• [Data in this exercise]

↓

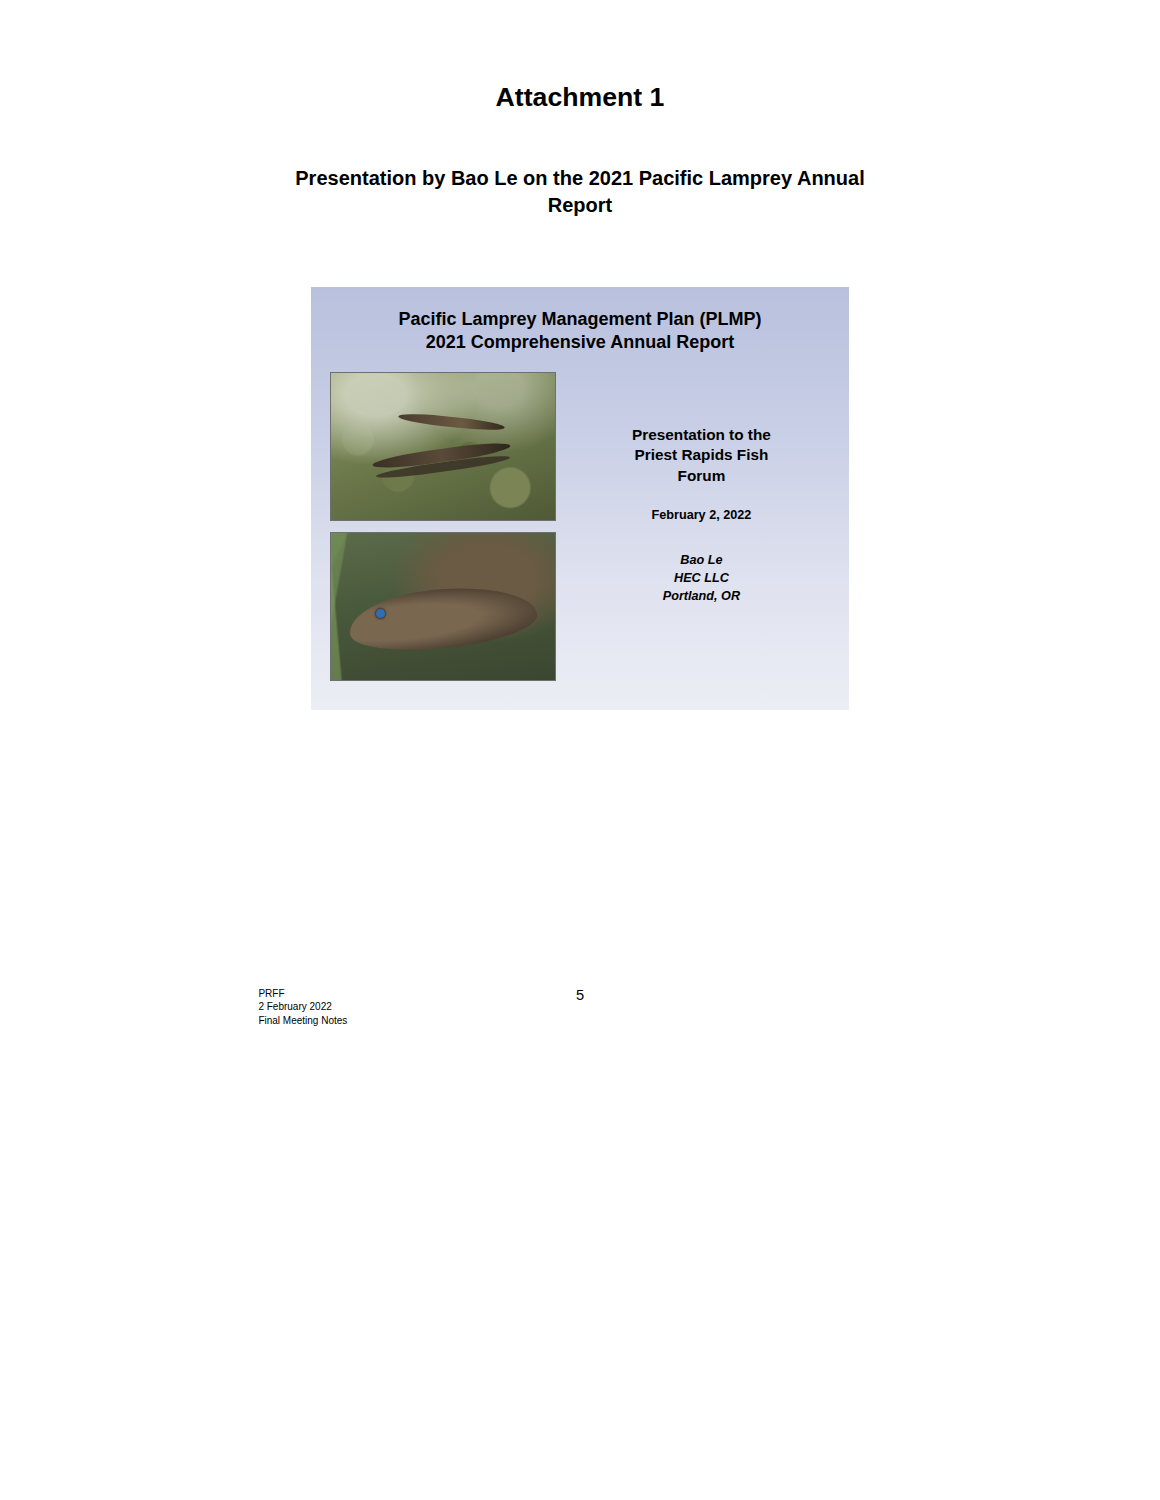Attachment 1
Presentation by Bao Le on the 2021 Pacific Lamprey Annual Report
Pacific Lamprey Management Plan (PLMP)
2021 Comprehensive Annual Report
Presentation to the
Priest Rapids Fish
Forum
February 2, 2022
Bao Le
HEC LLC
Portland, OR
5
PRFF
2 February 2022
Final Meeting Notes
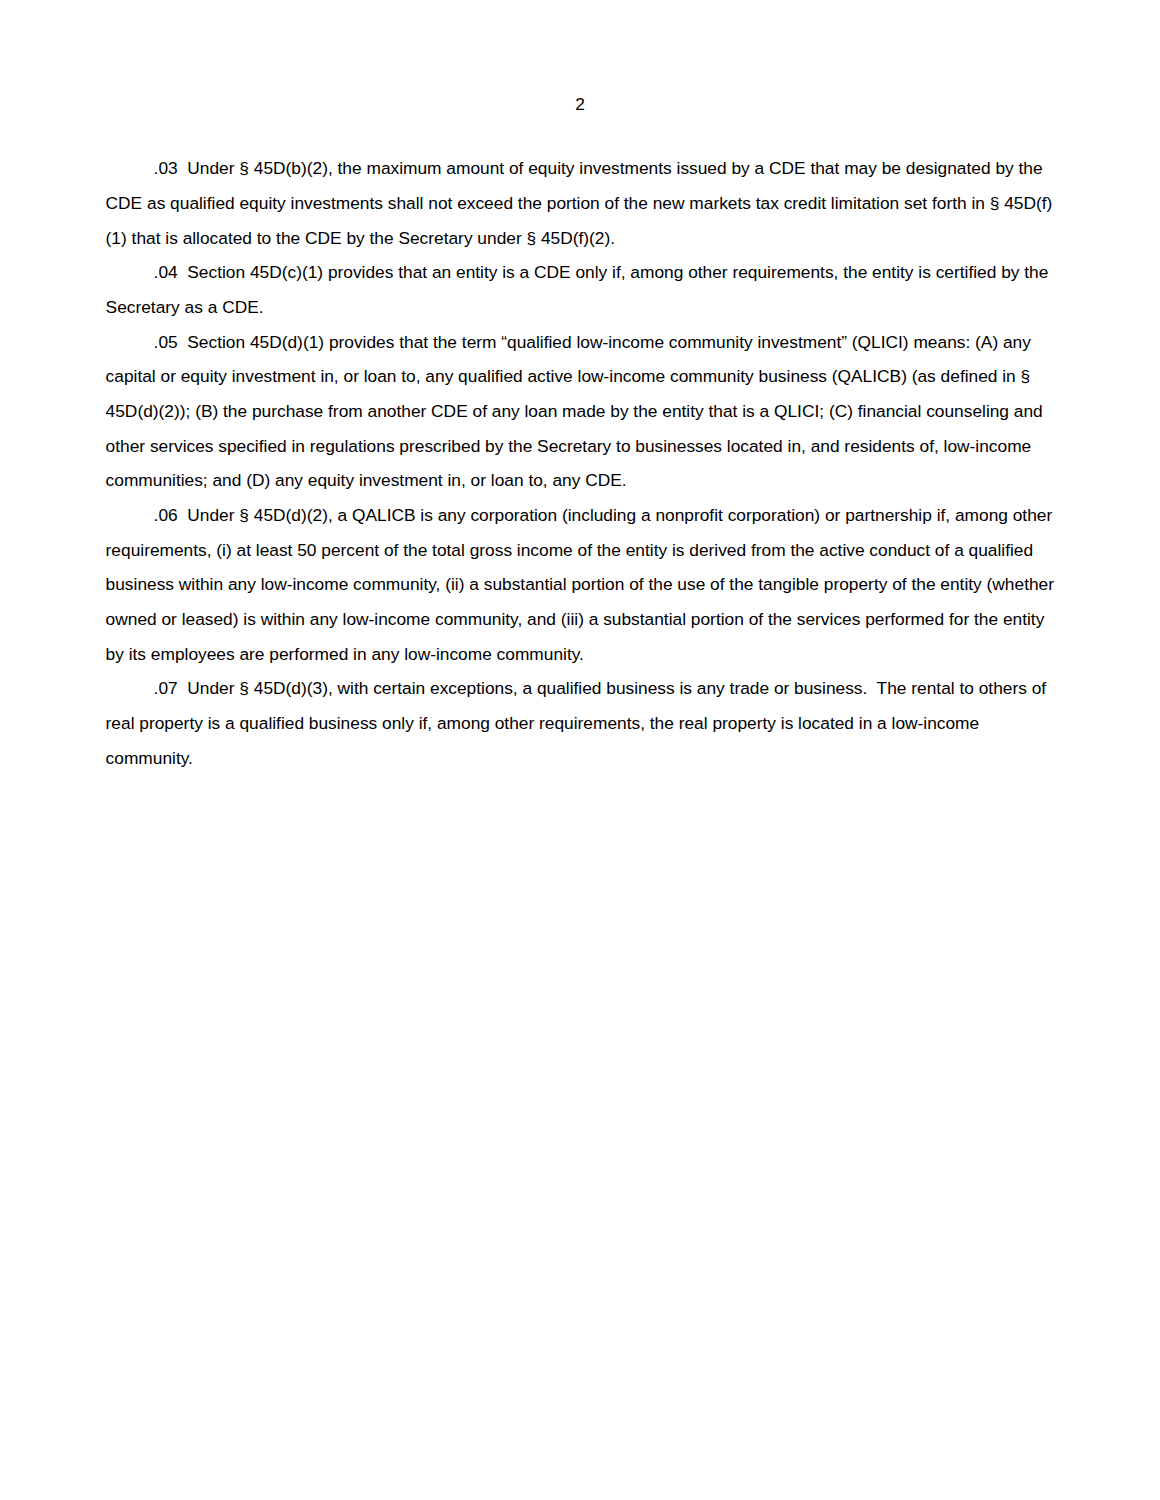2
.03 Under § 45D(b)(2), the maximum amount of equity investments issued by a CDE that may be designated by the CDE as qualified equity investments shall not exceed the portion of the new markets tax credit limitation set forth in § 45D(f)(1) that is allocated to the CDE by the Secretary under § 45D(f)(2).
.04 Section 45D(c)(1) provides that an entity is a CDE only if, among other requirements, the entity is certified by the Secretary as a CDE.
.05 Section 45D(d)(1) provides that the term “qualified low-income community investment” (QLICI) means: (A) any capital or equity investment in, or loan to, any qualified active low-income community business (QALICB) (as defined in § 45D(d)(2)); (B) the purchase from another CDE of any loan made by the entity that is a QLICI; (C) financial counseling and other services specified in regulations prescribed by the Secretary to businesses located in, and residents of, low-income communities; and (D) any equity investment in, or loan to, any CDE.
.06 Under § 45D(d)(2), a QALICB is any corporation (including a nonprofit corporation) or partnership if, among other requirements, (i) at least 50 percent of the total gross income of the entity is derived from the active conduct of a qualified business within any low-income community, (ii) a substantial portion of the use of the tangible property of the entity (whether owned or leased) is within any low-income community, and (iii) a substantial portion of the services performed for the entity by its employees are performed in any low-income community.
.07 Under § 45D(d)(3), with certain exceptions, a qualified business is any trade or business. The rental to others of real property is a qualified business only if, among other requirements, the real property is located in a low-income community.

↑

• [The task]
Print the whole listing above exactly, and keep every picture out of the copy.

• [Answer to this task]
Attachment 1
Presentation by Bao Le on the 2021 Pacific Lamprey Annual Report
Pacific Lamprey Management Plan (PLMP)
2021 Comprehensive Annual Report
Presentation to the
Priest Rapids Fish
Forum
February 2, 2022
Bao Le
HEC LLC
Portland, OR
5
PRFF
2 February 2022
Final Meeting Notes
2
.03 Under § 45D(b)(2), the maximum amount of equity investments issued by a CDE that may be designated by the CDE as qualified equity investments shall not exceed the portion of the new markets tax credit limitation set forth in § 45D(f)(1) that is allocated to the CDE by the Secretary under § 45D(f)(2).
.04 Section 45D(c)(1) provides that an entity is a CDE only if, among other requirements, the entity is certified by the Secretary as a CDE.
.05 Section 45D(d)(1) provides that the term “qualified low-income community investment” (QLICI) means: (A) any capital or equity investment in, or loan to, any qualified active low-income community business (QALICB) (as defined in § 45D(d)(2)); (B) the purchase from another CDE of any loan made by the entity that is a QLICI; (C) financial counseling and other services specified in regulations prescribed by the Secretary to businesses located in, and residents of, low-income communities; and (D) any equity investment in, or loan to, any CDE.
.06 Under § 45D(d)(2), a QALICB is any corporation (including a nonprofit corporation) or partnership if, among other requirements, (i) at least 50 percent of the total gross income of the entity is derived from the active conduct of a qualified business within any low-income community, (ii) a substantial portion of the use of the tangible property of the entity (whether owned or leased) is within any low-income community, and (iii) a substantial portion of the services performed for the entity by its employees are performed in any low-income community.
.07 Under § 45D(d)(3), with certain exceptions, a qualified business is any trade or business. The rental to others of real property is a qualified business only if, among other requirements, the real property is located in a low-income community.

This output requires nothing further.